Speaking to experts and actors on housing and human settlements at the World Debate Forum in London yesterday, Prof Tibaijuka blamed the problem on failure of housing policies in nations around the world.

She also expressed grave concern over escalating poverty in poor countries, especially those located south of the Sahara desert, which she said contributed a

great deal to lack of decent housing among the poor majority.

“The world is currently busy addressing other issues, but most world leaders tend to forget that lack of affordable housing facilities for the poor majority is a dangerous bomb shell threatening lives of millions of people around the world,” said Prof Tibaijuka.

She said the world has witnessed myriad of successes of housing and human settlement provisions in Mexico, Brazil and Nicaragua, but even there over fifty per cent of the people in need didn’t afford decent housing.

Prof. Tibaijuka, a Tanzanian native whose country also has big slums, said the world should work out a new housing development paradigm that would help institutions carter for all sections of people.

“We need institutions to work towards providing housing facilities for all the people,” she insisted, citing mortgage financing as one of the essential tools that would help, but only if the system is redesigned to provide affordable housing.

“We have so many cases of housing facilities built under mortgage financing, but they are vacant because they are not affordable,” said Prof. Tibaijuka.

Tabling his ministry’s 2009/10 budget estimates, Lands and Human Development minister, John Chiligati observed that 75 percent of Urban-based houses have been built in an unplanned areas.

In Dar es Salaam, Jangwani, Manzese, Buguruni, Tandika, Kimara, Mbezi Chini, Mbagala, Temeke and Kigamboni were some of the areas with mushrooming of unplanned settlements.

A recent report by the UN-Habitat titled State of the World’s Cities Report warns against the rising number of slums worldwide including Tanzania saying that the same makes life a misery to the dwellers.

”Almost one third of the world’s urban population lives in slums, without access to decent housing or basic services, and in the neighbourhoods where diseases, illiteracy and crime are rampant,” Prof.
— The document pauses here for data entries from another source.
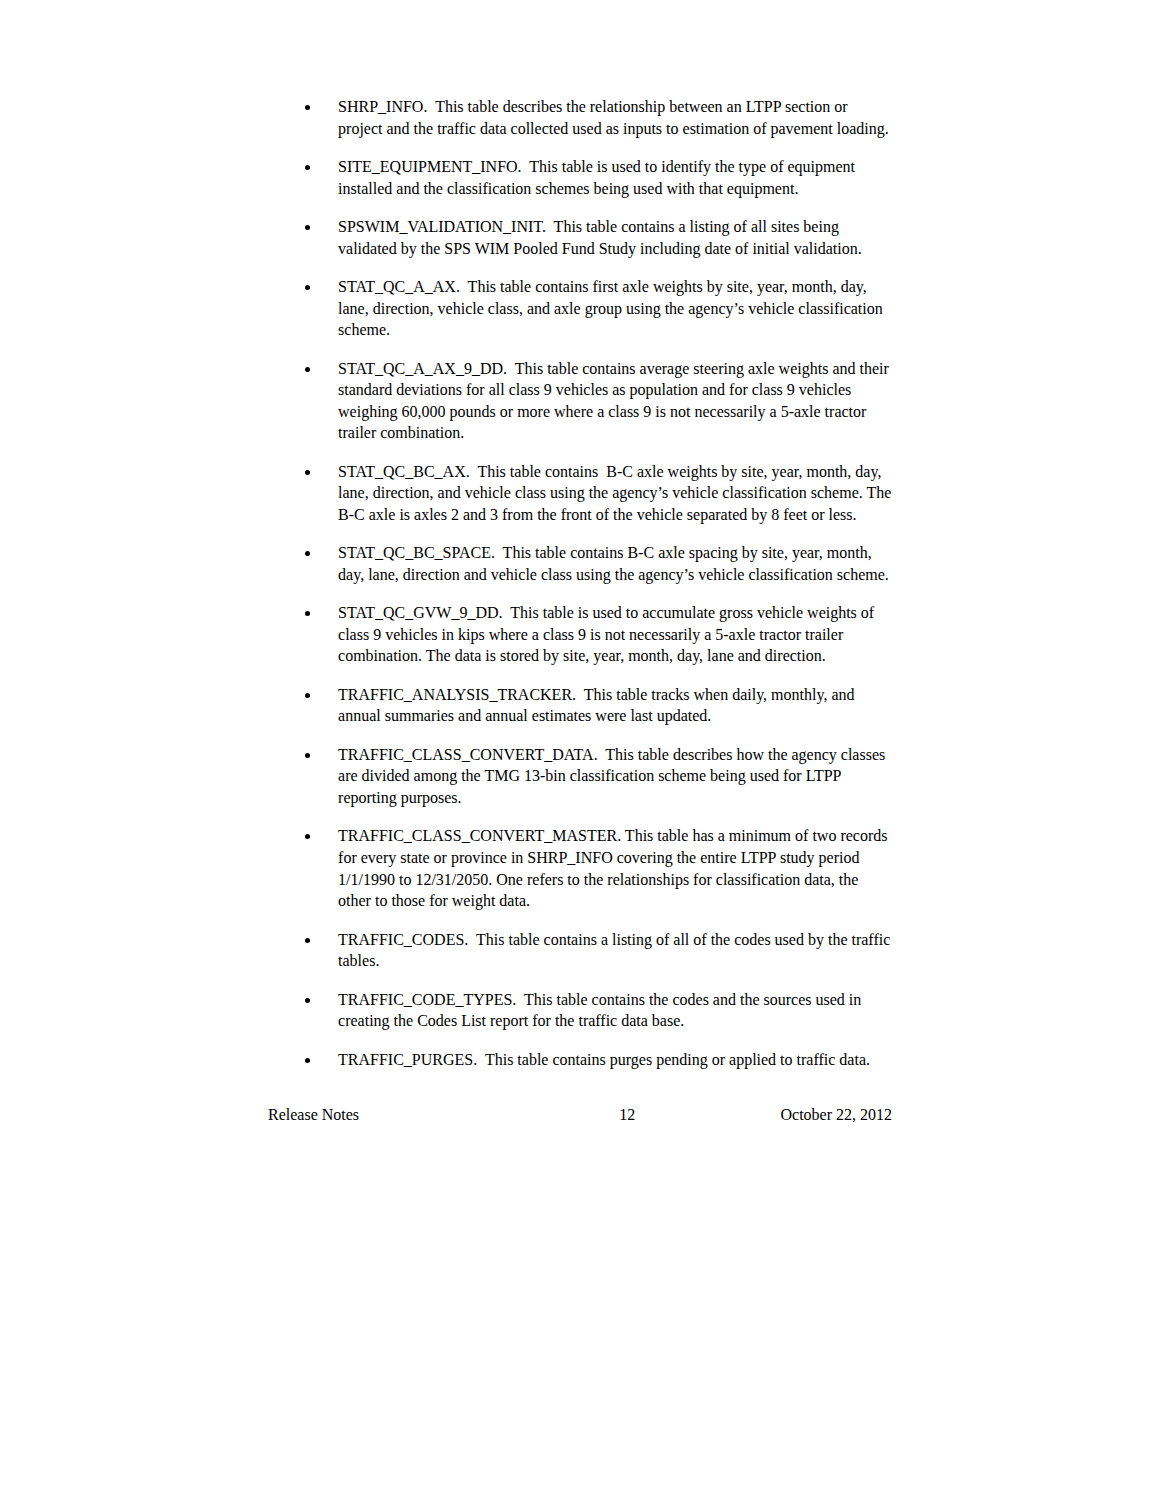SHRP_INFO. This table describes the relationship between an LTPP section or project and the traffic data collected used as inputs to estimation of pavement loading.
SITE_EQUIPMENT_INFO. This table is used to identify the type of equipment installed and the classification schemes being used with that equipment.
SPSWIM_VALIDATION_INIT. This table contains a listing of all sites being validated by the SPS WIM Pooled Fund Study including date of initial validation.
STAT_QC_A_AX. This table contains first axle weights by site, year, month, day, lane, direction, vehicle class, and axle group using the agency’s vehicle classification scheme.
STAT_QC_A_AX_9_DD. This table contains average steering axle weights and their standard deviations for all class 9 vehicles as population and for class 9 vehicles weighing 60,000 pounds or more where a class 9 is not necessarily a 5-axle tractor trailer combination.
STAT_QC_BC_AX. This table contains B-C axle weights by site, year, month, day, lane, direction, and vehicle class using the agency’s vehicle classification scheme. The B-C axle is axles 2 and 3 from the front of the vehicle separated by 8 feet or less.
STAT_QC_BC_SPACE. This table contains B-C axle spacing by site, year, month, day, lane, direction and vehicle class using the agency’s vehicle classification scheme.
STAT_QC_GVW_9_DD. This table is used to accumulate gross vehicle weights of class 9 vehicles in kips where a class 9 is not necessarily a 5-axle tractor trailer combination. The data is stored by site, year, month, day, lane and direction.
TRAFFIC_ANALYSIS_TRACKER. This table tracks when daily, monthly, and annual summaries and annual estimates were last updated.
TRAFFIC_CLASS_CONVERT_DATA. This table describes how the agency classes are divided among the TMG 13-bin classification scheme being used for LTPP reporting purposes.
TRAFFIC_CLASS_CONVERT_MASTER. This table has a minimum of two records for every state or province in SHRP_INFO covering the entire LTPP study period 1/1/1990 to 12/31/2050. One refers to the relationships for classification data, the other to those for weight data.
TRAFFIC_CODES. This table contains a listing of all of the codes used by the traffic tables.
TRAFFIC_CODE_TYPES. This table contains the codes and the sources used in creating the Codes List report for the traffic data base.
TRAFFIC_PURGES. This table contains purges pending or applied to traffic data.
Release Notes
12
October 22, 2012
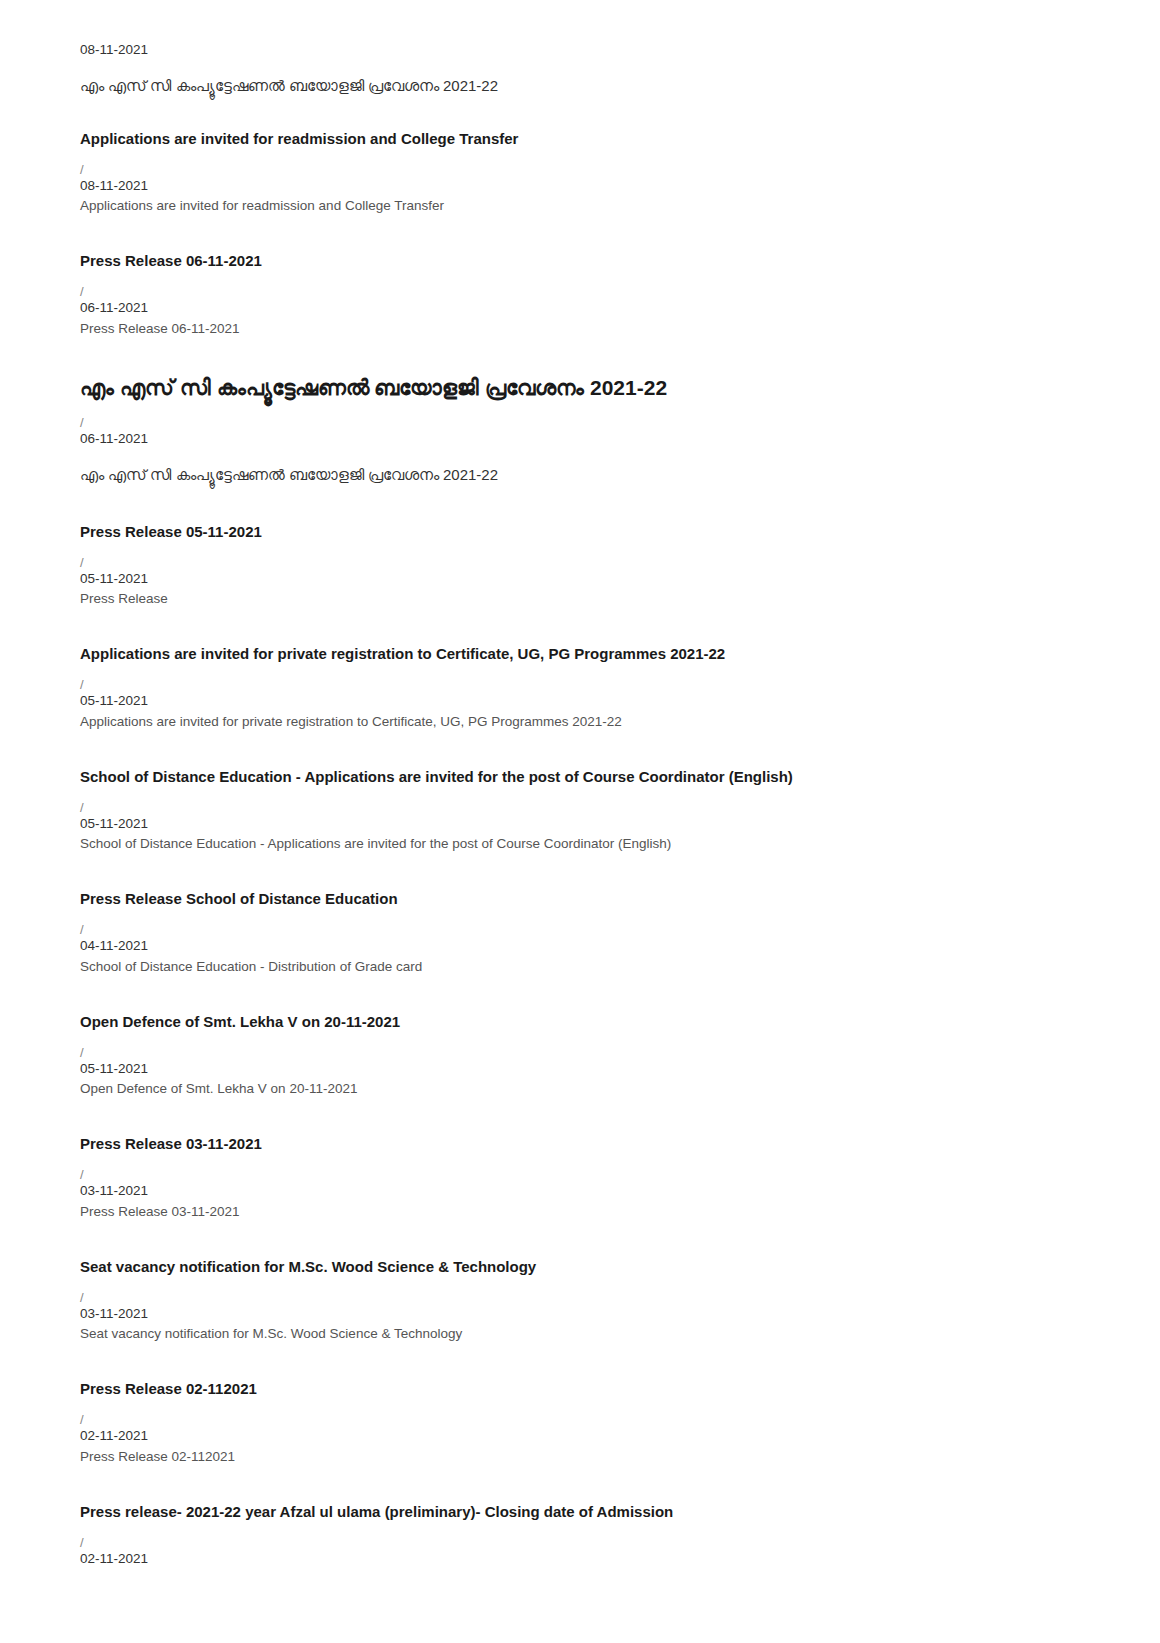08-11-2021
എം എസ് സി കംപ്യൂട്ടേഷണൽ ബയോളജി പ്രവേശനം 2021-22
Applications are invited for readmission and College Transfer
/
08-11-2021
Applications are invited for readmission and College Transfer
Press Release 06-11-2021
/
06-11-2021
Press Release 06-11-2021
എം എസ് സി കംപ്യൂട്ടേഷണൽ ബയോളജി പ്രവേശനം 2021-22
/
06-11-2021
എം എസ് സി കംപ്യൂട്ടേഷണൽ ബയോളജി പ്രവേശനം 2021-22
Press Release 05-11-2021
/
05-11-2021
Press Release
Applications are invited for private registration to Certificate, UG, PG Programmes 2021-22
/
05-11-2021
Applications are invited for private registration to Certificate, UG, PG Programmes 2021-22
School of Distance Education - Applications are invited for the post of Course Coordinator (English)
/
05-11-2021
School of Distance Education - Applications are invited for the post of Course Coordinator (English)
Press Release School of Distance Education
/
04-11-2021
School of Distance Education - Distribution of Grade card
Open Defence of Smt. Lekha V on 20-11-2021
/
05-11-2021
Open Defence of Smt. Lekha V on 20-11-2021
Press Release 03-11-2021
/
03-11-2021
Press Release 03-11-2021
Seat vacancy notification for M.Sc. Wood Science & Technology
/
03-11-2021
Seat vacancy notification for M.Sc. Wood Science & Technology
Press Release 02-112021
/
02-11-2021
Press Release 02-112021
Press release- 2021-22 year Afzal ul ulama (preliminary)- Closing date of Admission
/
02-11-2021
Tibaijuka says in the report.

According to UN-Habitat, shelter conditions have a direct impact on human development, including child mortality, education and employment.

The report which was recently inaugurated during World Urban Forum in Vancouver, Canada, also notes in part that poor conditions in slums also exposes women and children to a variety of health hazards, forcing them to engage in risky sexual behaviour.

For instance, it reveals that children in slums are more prone to waterborne diseases and respiratory infections than those in rural areas and those women in slums are more likely to contract HIV/Aids than their counterparts in rural areas.

However, the report says that despite all the perils associated with the rising number of slums, many governments are yet to take appropriate measures to curb the trend putting more lives to the risks.